Le terrain économique doit lui aussi faire émerger un contrepoids. L'actuel délabrement de l'économie étasunienne ouvre d'ailleurs un créneau presque inattendu aux offensives que pourrait mener l'euro contre le dollar américain. Quand un pays, même du gabarit des États-Unis, affiche un déficit de 250 milliards après un semestre, la prudence aurait normalement droit de parole. Quand la Maison blanche oublie cette règle et exige en plus du pouvoir législatif une réduction des impôts d'au moins 550 milliards (à défaut du 750 milliards exigé d'abord), il s'en trouve, même dans les rangs républicains, pour freiner intelligemment des quatre fers. Que la Maison blanche fasse miroiter devant Allan Greenspan l'espoir d'un nouveau mandat à la tête de la « Fed » n'empêchera probablement pas ce gourou redouté d'exprimer à nouveau sa surprise devant les imprudences républicaines.

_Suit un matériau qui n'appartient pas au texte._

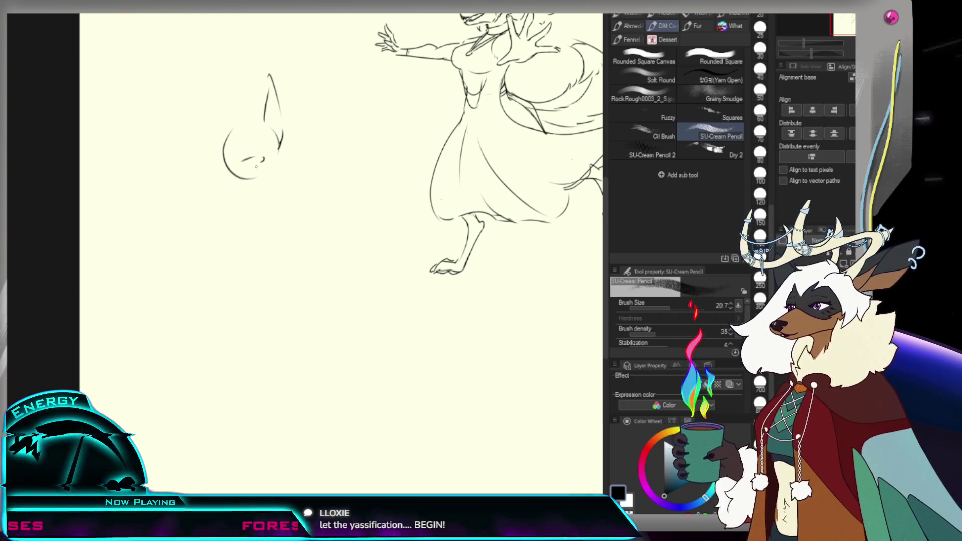
pyautogui.click(255, 162)
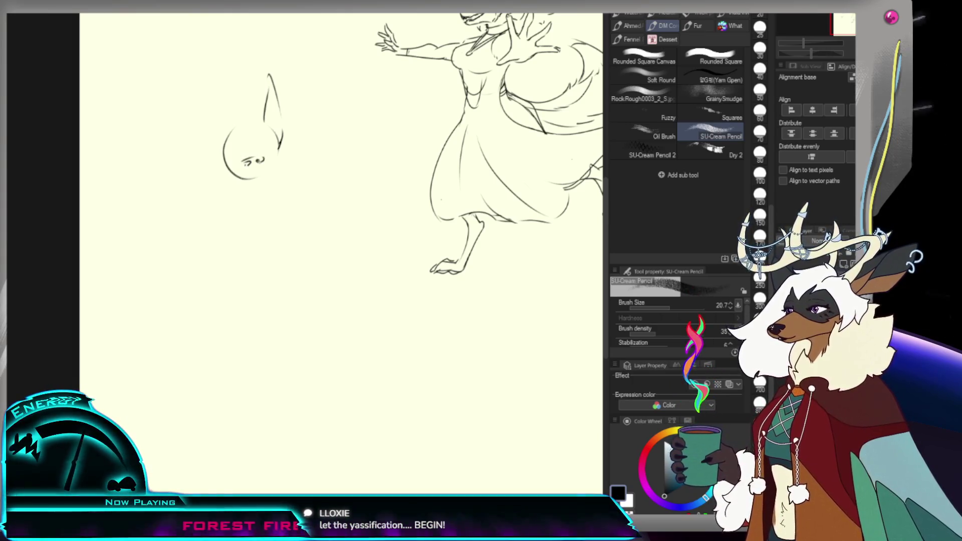
pyautogui.moveTo(250, 166); pyautogui.dragTo(255, 168)
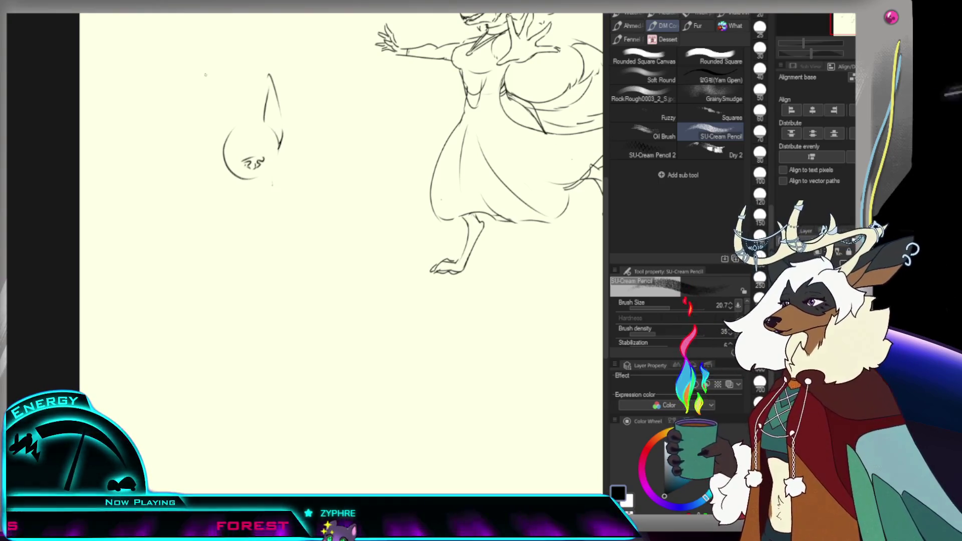
# Step: Sketch more hair spikes rising from the top of the head
pyautogui.moveTo(251, 125); pyautogui.dragTo(252, 98)
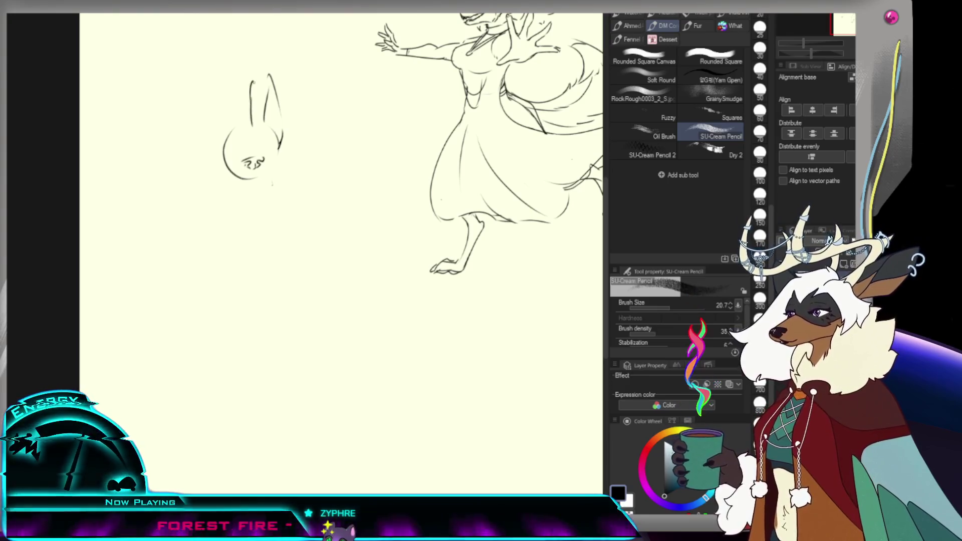
pyautogui.press('ctrl+z')
pyautogui.moveTo(252, 125)
pyautogui.mouseDown()
pyautogui.moveTo(255, 88)
pyautogui.moveTo(245, 114)
pyautogui.mouseUp()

Dans ce contexte, le spectaculaire renforcement de l'euro peut constituer, non seulement pour l'Europe, mais pour bien des pays et particulièrement pour les producteurs de pétrole, une séduisante tentation. Si le dollar perd son attrait comme valeur refuge, un euro costaud peut présenter des avantages. Sur ce front, comme sur les autres, la France, qui éprouve sa part de difficultés budgétaires, doit agir de conserve avec l'Europe.

Dans une hypothèse, les Européens s'avancent en rangs brisés et accordent aux États-Unis l'avantage écrasant de négociations bilatérales; dans l'autre, les Européens font l'inventaire de leurs intérêts communs et deviennent ensemble et avec d'autres pays le contrepoids indispensable.